## Extracted data
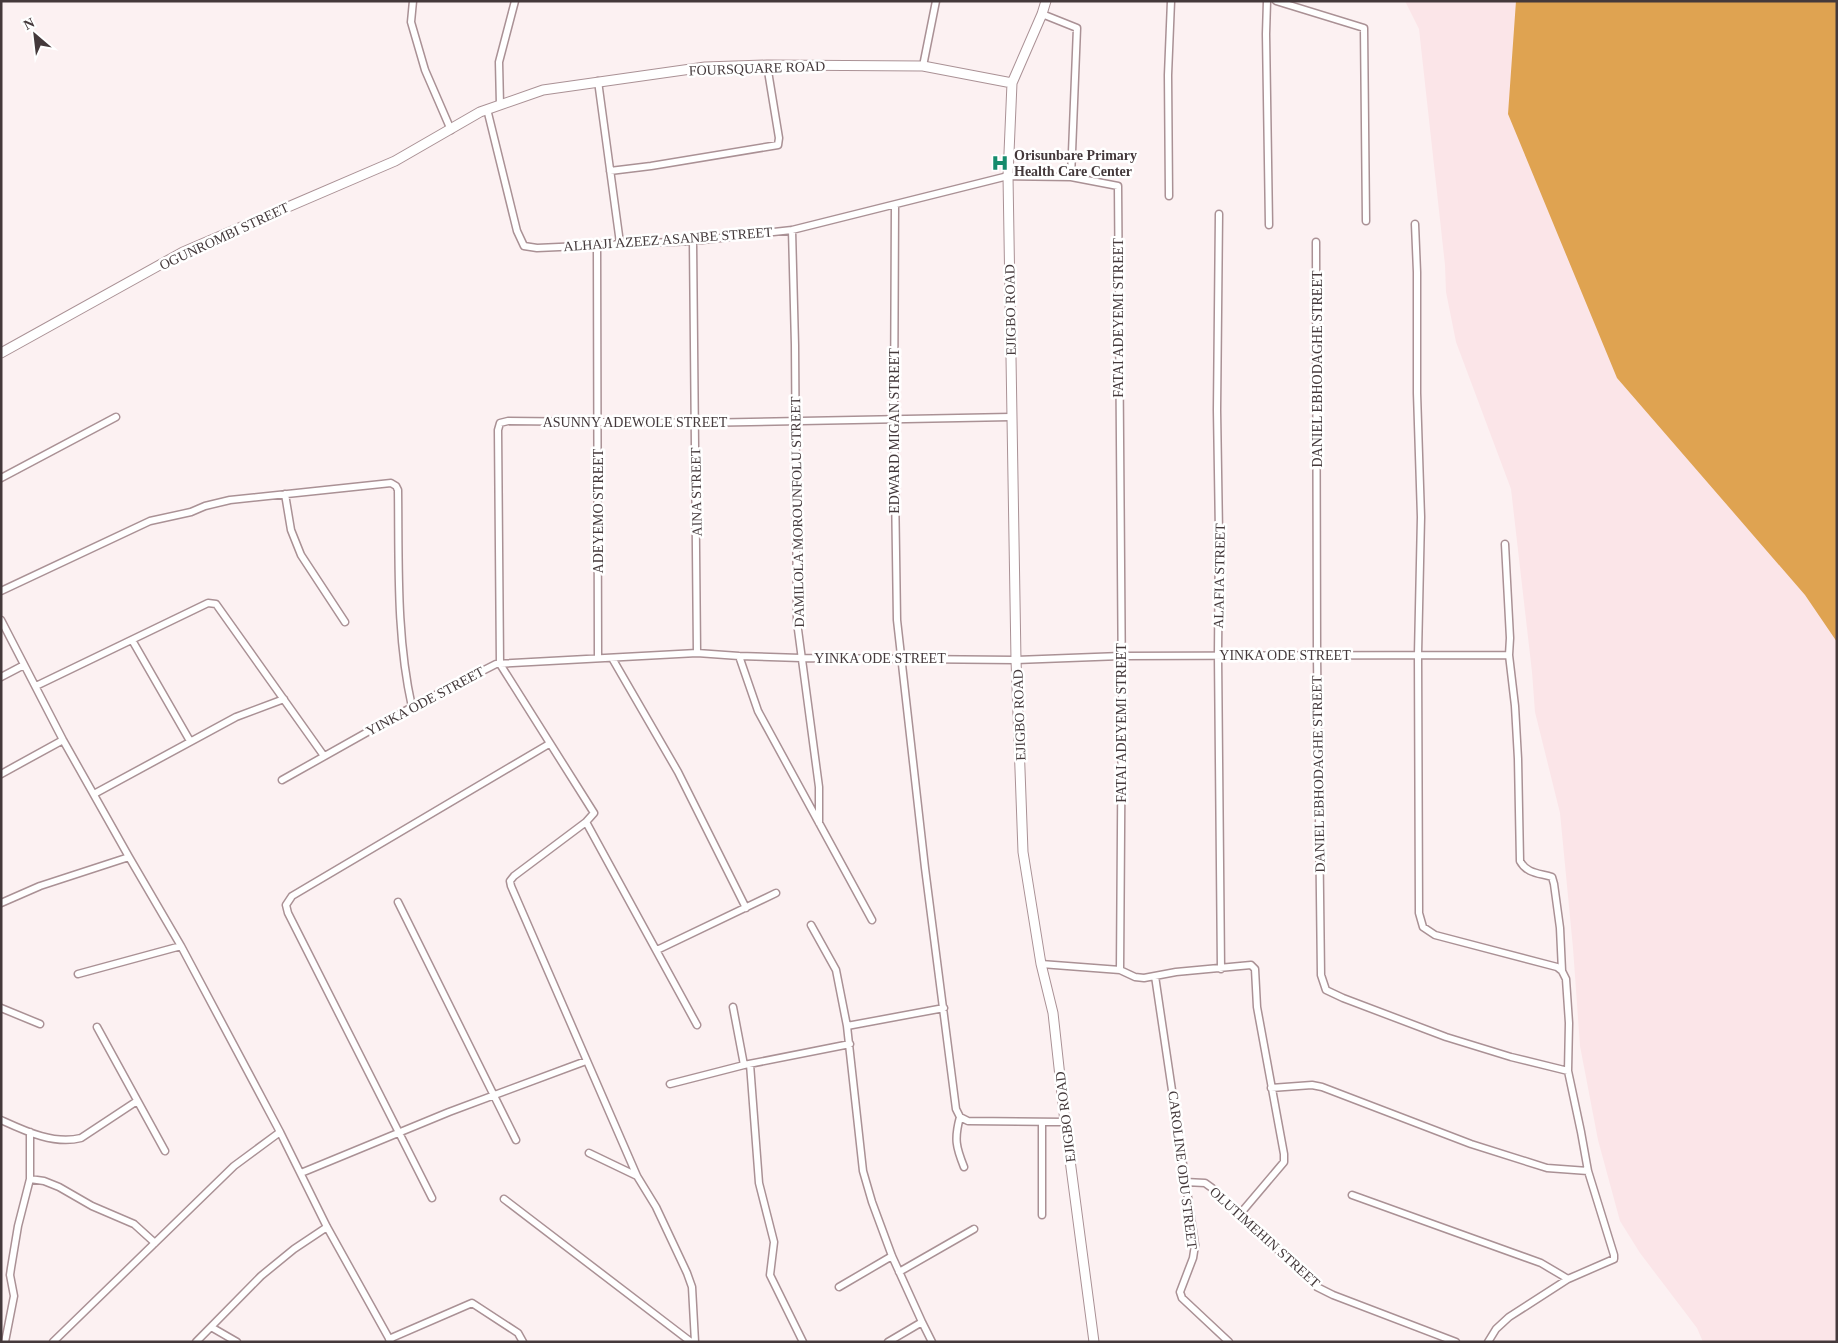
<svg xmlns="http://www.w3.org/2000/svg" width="1838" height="1343" viewBox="0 0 1838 1343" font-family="Georgia,serif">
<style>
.built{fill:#fbe5e8}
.forest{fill:#dfa351}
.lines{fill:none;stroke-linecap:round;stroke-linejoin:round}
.street-casing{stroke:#aa9195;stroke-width:9}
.secondary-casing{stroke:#aa9195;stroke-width:11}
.street{stroke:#fff;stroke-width:6}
.secondary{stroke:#fff;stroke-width:9}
.labels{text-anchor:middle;stroke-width:5;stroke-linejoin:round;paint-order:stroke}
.street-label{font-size:14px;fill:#44393b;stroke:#fff}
.poi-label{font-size:14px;font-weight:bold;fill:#44393b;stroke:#fff;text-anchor:start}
</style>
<rect width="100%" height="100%" fill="#fcf1f2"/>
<!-- built -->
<path class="built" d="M1405,1H1837V1342H1703L1697,1328L1640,1253L1620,1221L1598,1140L1580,1046L1573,948L1560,813L1535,712L1532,672L1511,489L1456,342L1446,292L1445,265L1419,29Z"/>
<!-- forest -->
<path class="forest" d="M1516,1H1837V642L1805,595L1617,378L1508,114Z"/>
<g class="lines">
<!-- street casing -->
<g class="street-casing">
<path id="street" d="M413,1L411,22L425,70L451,130
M1267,1L1266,34L1269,225
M1276,1L1364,28L1366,221
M1042,14L1077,28L1071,177
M923,66L936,1
M598,81L620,243
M500,105L499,62L515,1
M487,109L517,231L524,246L537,248L693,241L792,230L1008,176L1071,177L1118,186L1122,692L1120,970
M610,171L651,166L778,145L779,138L767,65
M1169,196L1168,75L1171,1
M895,205L894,420L897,620L925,868L956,1109L960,1117L968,1121L1065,1122
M1219,214L1217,410L1219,533L1218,655L1221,969
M792,230L795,345L797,622L819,787V823
M693,241L697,653
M1316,242L1317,656L1321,975L1326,990L1343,998L1446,1037L1511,1057L1568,1071
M597,245L598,658
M1,478L116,417
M285,494L291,530L301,555L345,622
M1505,544L1510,638L1509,655L1515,706L1518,759L1520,861C1527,874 1540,873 1552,877L1554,884L1560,928L1562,971
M1,591L150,521L191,512L205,506L230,500L391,483L396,486L398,490C399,562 396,636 412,707
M1,620L63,740L129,857L181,946L280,1132L327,1227L391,1342
M132,640L190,741
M739,656L758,711L872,920
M612,658L678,772L746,908
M1,677L24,665
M36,686L208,603L216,604L324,756
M1,774L63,740
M282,780L412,707L496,664L697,653L739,656L801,658L1016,660L1121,656L1509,655
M94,794L236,717L284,699
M586,822L697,1025
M398,902L516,1140
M1,903L40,886L129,857
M811,925L836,970L847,1026L863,1171L872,1202L892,1256L922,1322L932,1342
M657,950L776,893
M1041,964L1120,970L1135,977L1144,978L1176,972L1251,965L1255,969L1257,1007L1284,1154V1162L1240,1214
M78,974L181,946
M1155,976L1195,1245L1193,1258L1180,1292L1182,1298L1229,1342
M733,1007L744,1065
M1,1008L40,1024
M847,1026L944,1008
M97,1027L165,1151
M750,1064L759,1183L774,1242L770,1275L803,1342
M670,1084L744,1065L850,1044
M1271,1088L1312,1085L1322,1087L1471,1144L1547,1168L1588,1171L1581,1132L1568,1071L1569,1023L1566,979L1562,971L1557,967L1435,935L1423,927L1419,913L1418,654L1421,517L1417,393V272L1415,224
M960,1117C954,1139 956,1147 964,1167
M1,1120C25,1131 54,1145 81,1138L137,1101
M1042,1123V1215
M589,1153L637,1176
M301,1173L449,1112L586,1061
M30,1179L44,1181L59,1187L92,1206L134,1224L155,1243
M1185,1182L1205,1183L1212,1188L1317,1287L1333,1295L1456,1342
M1352,1195L1541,1263L1568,1279
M432,1198L288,913L286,905L292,896L549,744
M504,1199L691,1342
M899,1272L974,1229
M839,1287L892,1256
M211,1327L237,1342
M389,1339L472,1303L518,1333L523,1342
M5,1342L14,1296L10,1275L11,1268L18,1226L30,1179V1132
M53,1342L234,1166L280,1132
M196,1342L261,1276L294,1249L327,1227
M695,1342L692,1287L687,1273L656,1207L637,1176L511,886L510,881L514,876L586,822L594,813L500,664L498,430L500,423L508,421L695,423L1011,417
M888,1342L922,1322
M1488,1342L1496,1329L1509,1317L1568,1279L1614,1259V1255L1588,1171"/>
</g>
<!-- secondary casing -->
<g class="secondary-casing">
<path id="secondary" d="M1046,1L1042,14L1012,83L1008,176L1016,660L1023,852L1041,964L1053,1013L1065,1122L1094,1342
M1,353L183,252L395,161L480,112L543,90L705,67L767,65L923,66L1012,83"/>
</g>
<!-- street -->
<use href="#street" class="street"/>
<!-- secondary -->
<use href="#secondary" class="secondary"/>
</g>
<!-- icons -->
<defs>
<g id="hospital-bare" transform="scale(1.35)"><path d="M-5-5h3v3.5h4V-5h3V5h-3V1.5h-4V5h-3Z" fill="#158b6c" stroke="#fff" stroke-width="2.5" paint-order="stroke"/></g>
</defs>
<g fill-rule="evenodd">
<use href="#hospital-bare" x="1000" y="163"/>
</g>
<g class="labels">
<!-- street labels -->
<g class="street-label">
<text transform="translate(757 68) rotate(-2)" y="5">FOURSQUARE ROAD</text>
<text transform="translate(224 236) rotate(-25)" y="5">OGUNROMBI STREET</text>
<text transform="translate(668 239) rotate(-4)" y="5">ALHAJI AZEEZ ASANBE STREET</text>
<text transform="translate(1010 310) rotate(-91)" y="5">EJIGBO ROAD</text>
<text transform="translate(1118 318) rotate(-90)" y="5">FATAI ADEYEMI STREET</text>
<text transform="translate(1317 369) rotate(-90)" y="5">DANIEL EBHODAGHE STREET</text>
<text x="635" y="427">ASUNNY ADEWOLE STREET</text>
<text transform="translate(894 431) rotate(-90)" y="5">EDWARD MIGAN STREET</text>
<text transform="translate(696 492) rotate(-91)" y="5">AINA STREET</text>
<text transform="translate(598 511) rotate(-90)" y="5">ADEYEMO STREET</text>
<text transform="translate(797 512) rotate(-91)" y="5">DAMILOLA MOROUNFOLU STREET</text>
<text transform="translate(1219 576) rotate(-89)" y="5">ALAFIA STREET</text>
<text x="1285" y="660">YINKA ODE STREET</text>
<text x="880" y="663">YINKA ODE STREET</text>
<text transform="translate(425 701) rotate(-28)" y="5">YINKA ODE STREET</text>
<text transform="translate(1019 715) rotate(-92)" y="5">EJIGBO ROAD</text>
<text transform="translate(1121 723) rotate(-90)" y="5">FATAI ADEYEMI STREET</text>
<text transform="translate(1318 774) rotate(-91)" y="5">DANIEL EBHODAGHE STREET</text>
<text transform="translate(1065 1117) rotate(-97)" y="5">EJIGBO ROAD</text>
<text transform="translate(1183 1170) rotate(83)" y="5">CAROLINE ODU STREET</text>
<text transform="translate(1265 1237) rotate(42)" y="5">OLUTIMEHIN STREET</text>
</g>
<!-- poi labels -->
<g class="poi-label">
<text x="1014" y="160">Orisunbare Primary<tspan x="1014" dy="16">Health Care Center</tspan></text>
</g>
</g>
<!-- border -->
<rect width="1838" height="1343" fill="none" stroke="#44393b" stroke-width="5"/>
<!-- north arrow -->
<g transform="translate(35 35) rotate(332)" stroke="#ffffff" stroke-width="4" paint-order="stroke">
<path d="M0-4L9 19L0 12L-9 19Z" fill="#44393b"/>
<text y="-8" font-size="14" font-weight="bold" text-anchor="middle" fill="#44393b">N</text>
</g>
</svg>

## What is expected
In the copy you write, the data above must appear exactly, with no pictures.

## Result below
<svg xmlns="http://www.w3.org/2000/svg" width="1838" height="1343" viewBox="0 0 1838 1343" font-family="Georgia,serif">
<style>
.built{fill:#fbe5e8}
.forest{fill:#dfa351}
.lines{fill:none;stroke-linecap:round;stroke-linejoin:round}
.street-casing{stroke:#aa9195;stroke-width:9}
.secondary-casing{stroke:#aa9195;stroke-width:11}
.street{stroke:#fff;stroke-width:6}
.secondary{stroke:#fff;stroke-width:9}
.labels{text-anchor:middle;stroke-width:5;stroke-linejoin:round;paint-order:stroke}
.street-label{font-size:14px;fill:#44393b;stroke:#fff}
.poi-label{font-size:14px;font-weight:bold;fill:#44393b;stroke:#fff;text-anchor:start}
</style>
<rect width="100%" height="100%" fill="#fcf1f2"/>
<!-- built -->
<path class="built" d="M1405,1H1837V1342H1703L1697,1328L1640,1253L1620,1221L1598,1140L1580,1046L1573,948L1560,813L1535,712L1532,672L1511,489L1456,342L1446,292L1445,265L1419,29Z"/>
<!-- forest -->
<path class="forest" d="M1516,1H1837V642L1805,595L1617,378L1508,114Z"/>
<g class="lines">
<!-- street casing -->
<g class="street-casing">
<path id="street" d="M413,1L411,22L425,70L451,130
M1267,1L1266,34L1269,225
M1276,1L1364,28L1366,221
M1042,14L1077,28L1071,177
M923,66L936,1
M598,81L620,243
M500,105L499,62L515,1
M487,109L517,231L524,246L537,248L693,241L792,230L1008,176L1071,177L1118,186L1122,692L1120,970
M610,171L651,166L778,145L779,138L767,65
M1169,196L1168,75L1171,1
M895,205L894,420L897,620L925,868L956,1109L960,1117L968,1121L1065,1122
M1219,214L1217,410L1219,533L1218,655L1221,969
M792,230L795,345L797,622L819,787V823
M693,241L697,653
M1316,242L1317,656L1321,975L1326,990L1343,998L1446,1037L1511,1057L1568,1071
M597,245L598,658
M1,478L116,417
M285,494L291,530L301,555L345,622
M1505,544L1510,638L1509,655L1515,706L1518,759L1520,861C1527,874 1540,873 1552,877L1554,884L1560,928L1562,971
M1,591L150,521L191,512L205,506L230,500L391,483L396,486L398,490C399,562 396,636 412,707
M1,620L63,740L129,857L181,946L280,1132L327,1227L391,1342
M132,640L190,741
M739,656L758,711L872,920
M612,658L678,772L746,908
M1,677L24,665
M36,686L208,603L216,604L324,756
M1,774L63,740
M282,780L412,707L496,664L697,653L739,656L801,658L1016,660L1121,656L1509,655
M94,794L236,717L284,699
M586,822L697,1025
M398,902L516,1140
M1,903L40,886L129,857
M811,925L836,970L847,1026L863,1171L872,1202L892,1256L922,1322L932,1342
M657,950L776,893
M1041,964L1120,970L1135,977L1144,978L1176,972L1251,965L1255,969L1257,1007L1284,1154V1162L1240,1214
M78,974L181,946
M1155,976L1195,1245L1193,1258L1180,1292L1182,1298L1229,1342
M733,1007L744,1065
M1,1008L40,1024
M847,1026L944,1008
M97,1027L165,1151
M750,1064L759,1183L774,1242L770,1275L803,1342
M670,1084L744,1065L850,1044
M1271,1088L1312,1085L1322,1087L1471,1144L1547,1168L1588,1171L1581,1132L1568,1071L1569,1023L1566,979L1562,971L1557,967L1435,935L1423,927L1419,913L1418,654L1421,517L1417,393V272L1415,224
M960,1117C954,1139 956,1147 964,1167
M1,1120C25,1131 54,1145 81,1138L137,1101
M1042,1123V1215
M589,1153L637,1176
M301,1173L449,1112L586,1061
M30,1179L44,1181L59,1187L92,1206L134,1224L155,1243
M1185,1182L1205,1183L1212,1188L1317,1287L1333,1295L1456,1342
M1352,1195L1541,1263L1568,1279
M432,1198L288,913L286,905L292,896L549,744
M504,1199L691,1342
M899,1272L974,1229
M839,1287L892,1256
M211,1327L237,1342
M389,1339L472,1303L518,1333L523,1342
M5,1342L14,1296L10,1275L11,1268L18,1226L30,1179V1132
M53,1342L234,1166L280,1132
M196,1342L261,1276L294,1249L327,1227
M695,1342L692,1287L687,1273L656,1207L637,1176L511,886L510,881L514,876L586,822L594,813L500,664L498,430L500,423L508,421L695,423L1011,417
M888,1342L922,1322
M1488,1342L1496,1329L1509,1317L1568,1279L1614,1259V1255L1588,1171"/>
</g>
<!-- secondary casing -->
<g class="secondary-casing">
<path id="secondary" d="M1046,1L1042,14L1012,83L1008,176L1016,660L1023,852L1041,964L1053,1013L1065,1122L1094,1342
M1,353L183,252L395,161L480,112L543,90L705,67L767,65L923,66L1012,83"/>
</g>
<!-- street -->
<use href="#street" class="street"/>
<!-- secondary -->
<use href="#secondary" class="secondary"/>
</g>
<!-- icons -->
<defs>
<g id="hospital-bare" transform="scale(1.35)"><path d="M-5-5h3v3.5h4V-5h3V5h-3V1.5h-4V5h-3Z" fill="#158b6c" stroke="#fff" stroke-width="2.5" paint-order="stroke"/></g>
</defs>
<g fill-rule="evenodd">
<use href="#hospital-bare" x="1000" y="163"/>
</g>
<g class="labels">
<!-- street labels -->
<g class="street-label">
<text transform="translate(757 68) rotate(-2)" y="5">FOURSQUARE ROAD</text>
<text transform="translate(224 236) rotate(-25)" y="5">OGUNROMBI STREET</text>
<text transform="translate(668 239) rotate(-4)" y="5">ALHAJI AZEEZ ASANBE STREET</text>
<text transform="translate(1010 310) rotate(-91)" y="5">EJIGBO ROAD</text>
<text transform="translate(1118 318) rotate(-90)" y="5">FATAI ADEYEMI STREET</text>
<text transform="translate(1317 369) rotate(-90)" y="5">DANIEL EBHODAGHE STREET</text>
<text x="635" y="427">ASUNNY ADEWOLE STREET</text>
<text transform="translate(894 431) rotate(-90)" y="5">EDWARD MIGAN STREET</text>
<text transform="translate(696 492) rotate(-91)" y="5">AINA STREET</text>
<text transform="translate(598 511) rotate(-90)" y="5">ADEYEMO STREET</text>
<text transform="translate(797 512) rotate(-91)" y="5">DAMILOLA MOROUNFOLU STREET</text>
<text transform="translate(1219 576) rotate(-89)" y="5">ALAFIA STREET</text>
<text x="1285" y="660">YINKA ODE STREET</text>
<text x="880" y="663">YINKA ODE STREET</text>
<text transform="translate(425 701) rotate(-28)" y="5">YINKA ODE STREET</text>
<text transform="translate(1019 715) rotate(-92)" y="5">EJIGBO ROAD</text>
<text transform="translate(1121 723) rotate(-90)" y="5">FATAI ADEYEMI STREET</text>
<text transform="translate(1318 774) rotate(-91)" y="5">DANIEL EBHODAGHE STREET</text>
<text transform="translate(1065 1117) rotate(-97)" y="5">EJIGBO ROAD</text>
<text transform="translate(1183 1170) rotate(83)" y="5">CAROLINE ODU STREET</text>
<text transform="translate(1265 1237) rotate(42)" y="5">OLUTIMEHIN STREET</text>
</g>
<!-- poi labels -->
<g class="poi-label">
<text x="1014" y="160">Orisunbare Primary<tspan x="1014" dy="16">Health Care Center</tspan></text>
</g>
</g>
<!-- border -->
<rect width="1838" height="1343" fill="none" stroke="#44393b" stroke-width="5"/>
<!-- north arrow -->
<g transform="translate(35 35) rotate(332)" stroke="#ffffff" stroke-width="4" paint-order="stroke">
<path d="M0-4L9 19L0 12L-9 19Z" fill="#44393b"/>
<text y="-8" font-size="14" font-weight="bold" text-anchor="middle" fill="#44393b">N</text>
</g>
</svg>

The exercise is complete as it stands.